= Cologne Fechtbuch =

Historical martial arts manual

The Cologne Fechtbuch (Kölner Fechtbuch) is a historical martial arts manual, formerly kept at the Historical Archive of the City of Cologne (Best. 7020, 150; formerly W* 8 150, still earlier W. IX 16, from the collection of Ferdinand Franz Wallraf). It was lost, presumably destroyed, in the collapse of the building on 3 March 2009.

The manuscript was on paper, bound in page of vellum taken from a 13th-century evangeliary. On 23 folia, it contains combat instructions in five parts, loosely associated with the German school of fencing.
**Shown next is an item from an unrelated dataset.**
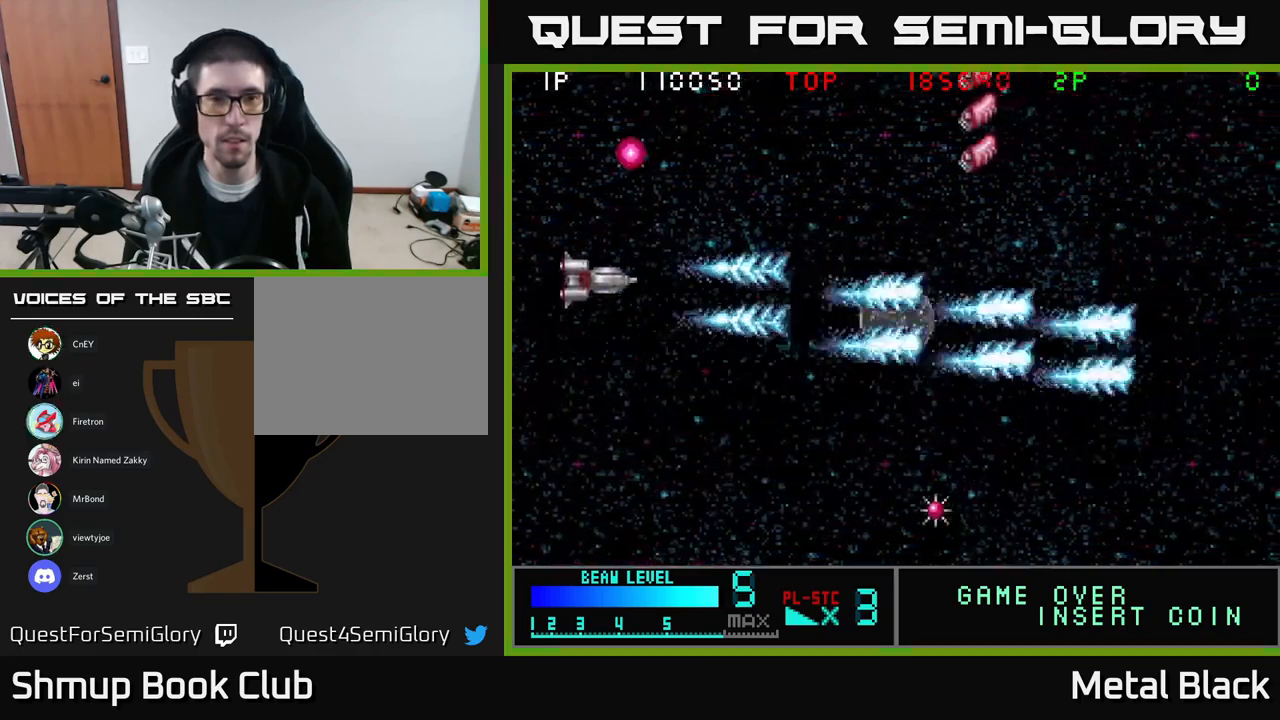
{"buttons": ["A", "DPAD_UP"], "events": [[134, "A", "up"], [184, "A", "down"], [367, "A", "up"], [400, "A", "down"]]}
The language shows influence of the Ripuarian dialect, and it is likely that the manuscript was written in the area of Cologne during the early 16th century.

The five parts of the manual deal with the long sword (langes sweerd), unarmed grappling (ryngen), the messer and dagger (degen), the boar spear (swynspeyß) and the staff (stangh), respectively.

The manuscript was edited in facsimile and transcription by Bauer (2009).

==Literature==
- Matthias Johannes Bauer, Langes Schwert und Schweinespieß. Die Fechthandschrift aus den verschütteten Beständen des Historischen Archivs der Stadt Köln, ADEVA, Graz, 2009.